The model's developers also claim that because their product singles out teachers whose students post either above- or below-average gains, it's the best tool out there for rewarding or penalizing teachers. Yet the developers have conducted no studies to examine whether teachers determined as highly effective are also (1) teachers with more years of experience, (2) teachers whose supervisors or peers would also be classified as highly effective, (3) teachers who received high scores on their teacher licensure tests, (4) teachers who have higher levels of education, or (5) teachers who have received teaching awards and honors, are National Board certified, and the like.
Moreover, personnel in the districts and schools that have implemented the model do not seem to be using the data in the expected and promoted ways. This is largely because of the confusing data reports and a lack of professional development opportunities to help teachers and administrators understand the model's output.
Limitation 3: Lack of Transparency
There has been insufficient external examination of the EVAAS model to inform recommendations or regulatory decisions about its use, benefits, and risks. The question here is whether there have been enough empirical studies conducted to warrant the federal and state education policies mandating the use of this system.

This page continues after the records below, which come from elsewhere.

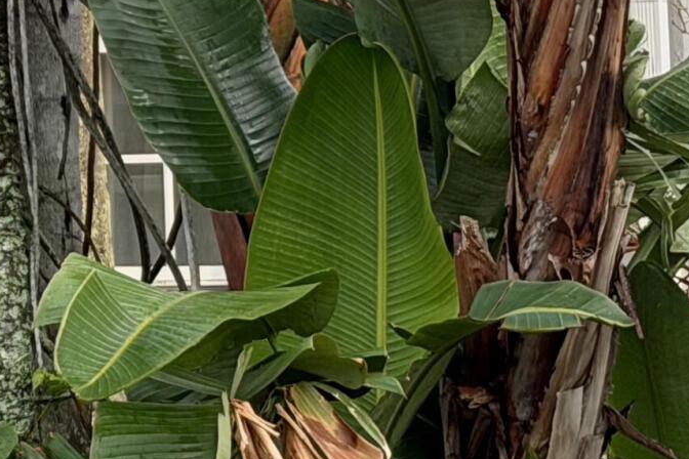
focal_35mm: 223
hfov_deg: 8.9
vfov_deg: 6.1
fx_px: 4268
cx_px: -457
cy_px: -203
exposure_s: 1/363
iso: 64
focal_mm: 6.76
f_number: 1.78
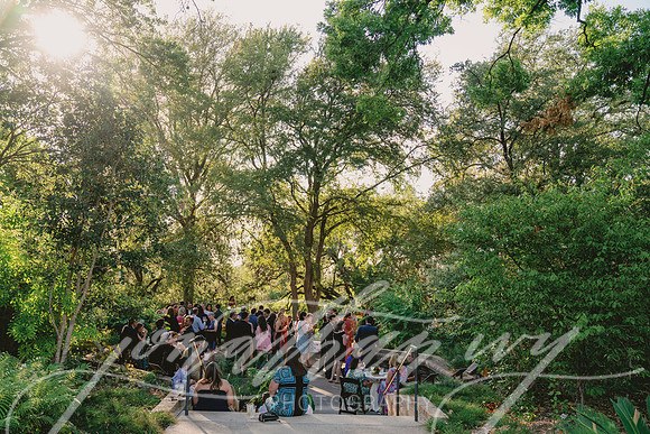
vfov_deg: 42.3
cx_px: 325
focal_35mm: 31
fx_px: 560
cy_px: 217
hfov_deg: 60.3
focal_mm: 31
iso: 400
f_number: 3.5
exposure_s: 1/500
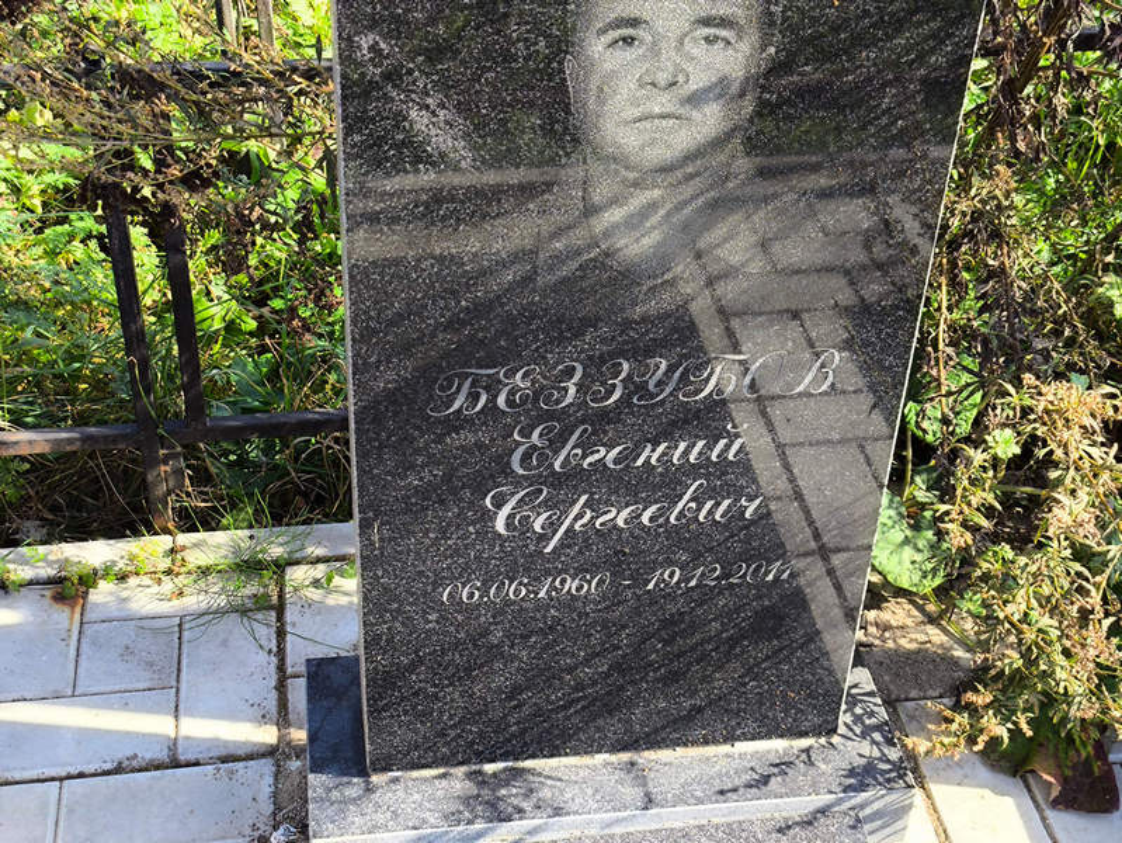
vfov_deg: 29.1
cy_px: 422
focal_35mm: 50
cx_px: 561
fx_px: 1621
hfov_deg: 38.2
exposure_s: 1/353
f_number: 1.7
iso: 50
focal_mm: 4.71
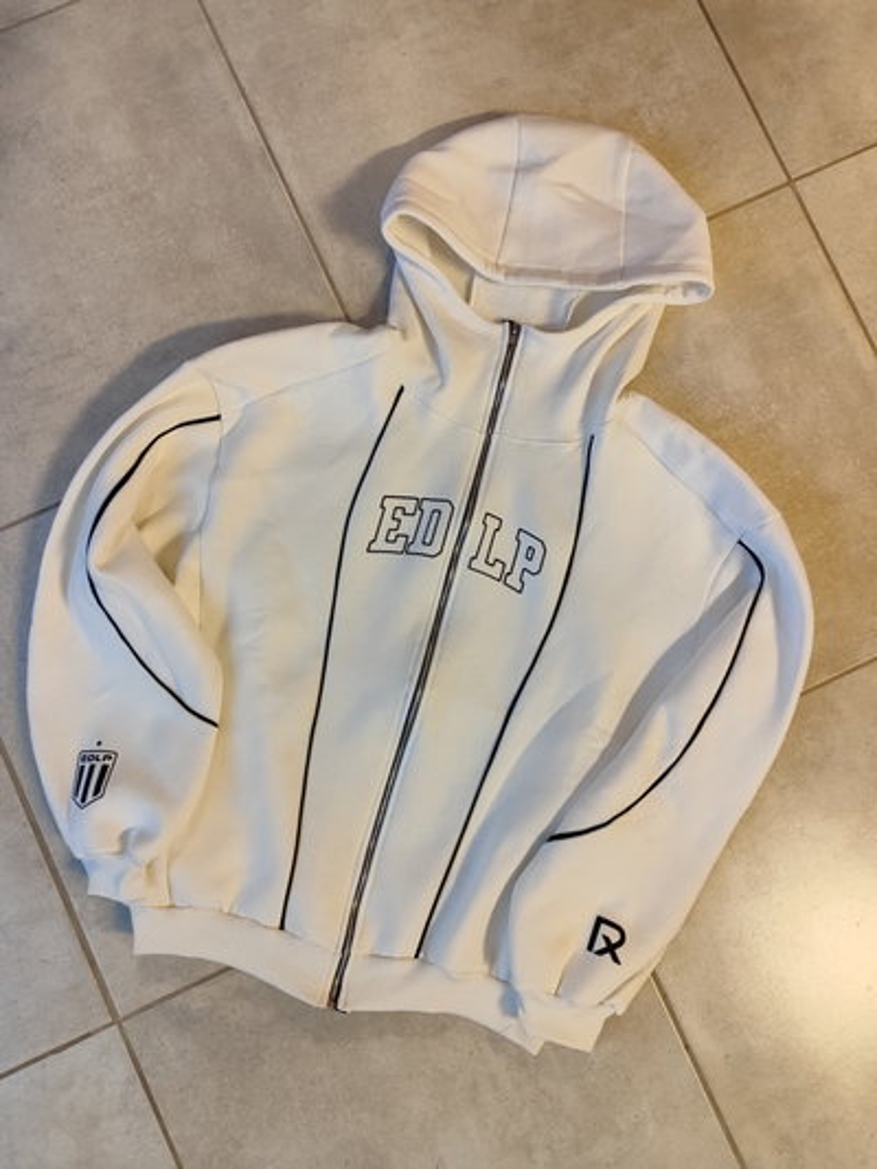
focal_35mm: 24
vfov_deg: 71.6
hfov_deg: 56.8
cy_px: 584
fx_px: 810
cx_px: 438
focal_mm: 5.89
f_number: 1.89
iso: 1883
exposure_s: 1/50
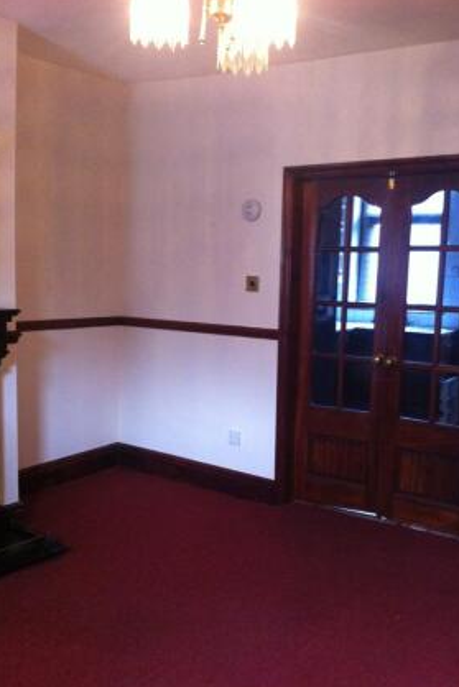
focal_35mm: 38
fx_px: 726
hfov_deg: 35.0
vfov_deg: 50.7
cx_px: 260
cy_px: 351
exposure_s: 1/15
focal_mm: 3.85
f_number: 2.8
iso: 400
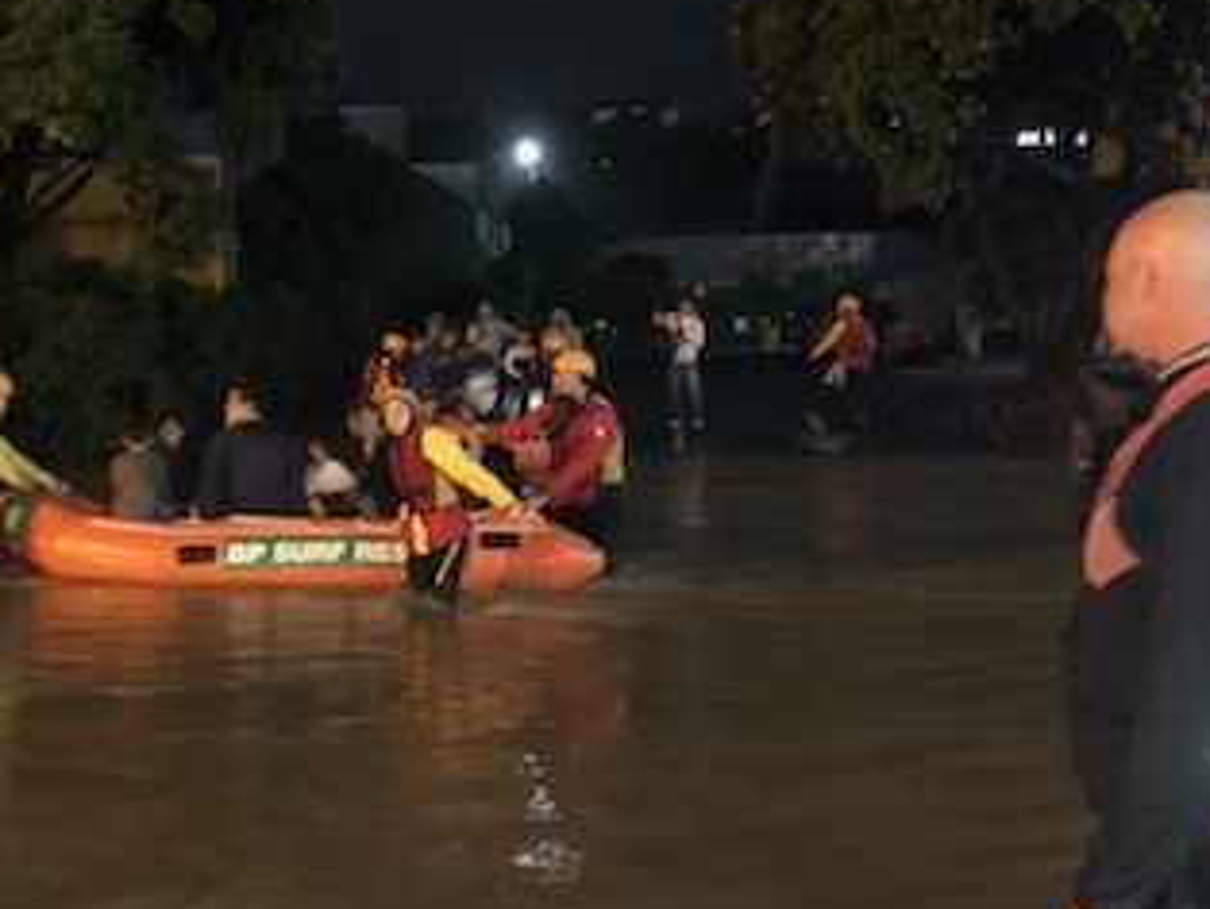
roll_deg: +0.3
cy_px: 435
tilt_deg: -3.4
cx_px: 432
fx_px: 1994
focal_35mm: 57
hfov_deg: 33.5
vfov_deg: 25.7
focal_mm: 3.99
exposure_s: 1/4
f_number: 1.8
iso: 500
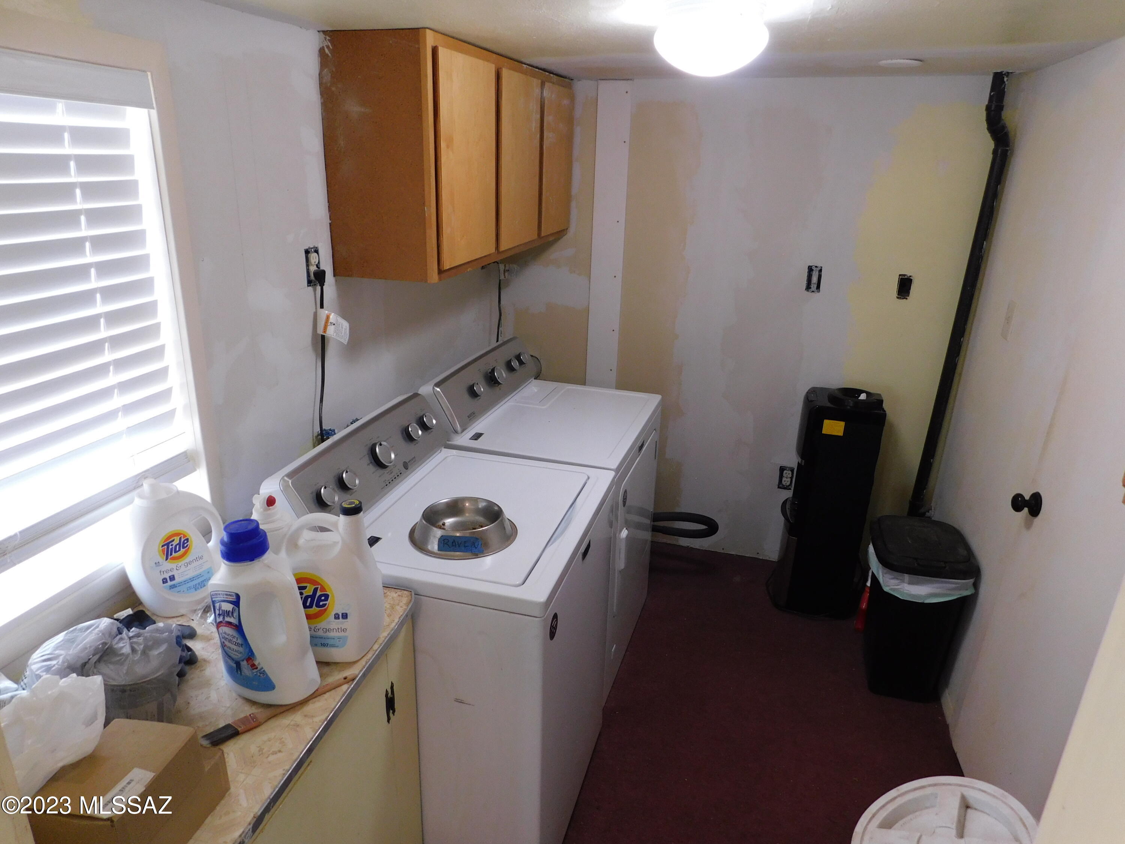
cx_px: 562
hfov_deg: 73.9
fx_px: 747
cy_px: 422
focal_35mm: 23
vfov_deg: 58.9
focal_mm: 4
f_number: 3
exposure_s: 1/30
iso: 200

The model's developers have not completely opened up their system—in particular, the computational algorithms used to analyze test data—to external or peer review. Nor have they released any value-added data they have collected to enable other researchers to verify the claims they make. This makes scientific research by external statisticians nearly impossible, limiting researchers' capacity to make sound recommendations about the model to inform education policies and provide consumers with the facts they need to make their own "regulatory" decisions.
In 1997, developers asserted that they had undertaken "extensive efforts" to increase understanding of the system, formerly known as the Tennessee Value-Added Assessment System (TVAAS), and they explained the system in great detail. They also stated that "detailed external reviews from both the statistical and educational evaluation communities have confirmed that the properties of the TVAAS results are as claimed" (Sanders, 1998, p. 26)—but they didn't provide citations or references to these external reviews. Four sets of external reviewers examined the assessment system in depth: Two reviewers praised the system, one reviewer raised significant points of contention, and the last reviewer was one of the model's developers (Sanders & Wright, 2008).
Educating the Education Consumer
In all fairness, all value-added models are flawed, especially when it comes to their reliance on standardized tests and the assumptions about what these tests can reveal. The EVAAS model is the most sophisticated, or the least inferior, of these models.
Nevertheless, should the issues that contaminate the practicality of the EVAAS model warrant its removal from the market? Yes, at least until external reviewers can verify the model's assumptions about what standardized tests can reveal, validate the inferences drawn about students and teachers, begin necessary internal and external research studies, answer commonsense questions, and inform consumers about the system's benefits and risks.
We need to take our education health as seriously as we take our physical health. Education consumers should get to know the model before education policymakers force them to blindly accept it, simply because the theory behind it makes sense. And they should have the opportunity to learn about the benefits and risks of the EVAAS approach because, in the end, they— and not the software developers or the system builders—will experience the side effects.